WORK REQUIRED
Please repeat the lines below word for word, leaving the pictures out of your answer.

==== RECORDS PROVIDED ====

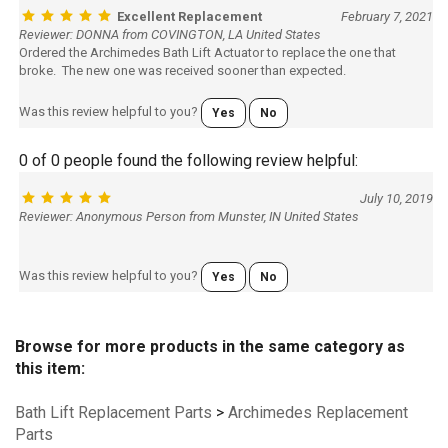
Excellent Replacement
February 7, 2021
Reviewer: DONNA from COVINGTON, LA United States
Ordered the Archimedes Bath Lift Actuator to replace the one that
broke. The new one was received sooner than expected.
Was this review helpful to you?
Yes
No
0 of 0 people found the following review helpful:
July 10, 2019
Reviewer: Anonymous Person from Munster, IN United States
Was this review helpful to you?
Yes
No
Browse for more products in the same category as
this item:
Bath Lift Replacement Parts
>
Archimedes Replacement
Parts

====

ANSWER SPACE
Excellent Replacement
February 7, 2021
Reviewer: DONNA from COVINGTON, LA United States
Ordered the Archimedes Bath Lift Actuator to replace the one that
broke. The new one was received sooner than expected.
Was this review helpful to you?
Yes
No
0 of 0 people found the following review helpful:
July 10, 2019
Reviewer: Anonymous Person from Munster, IN United States
Was this review helpful to you?
Yes
No
Browse for more products in the same category as
this item:
Bath Lift Replacement Parts
>
Archimedes Replacement
Parts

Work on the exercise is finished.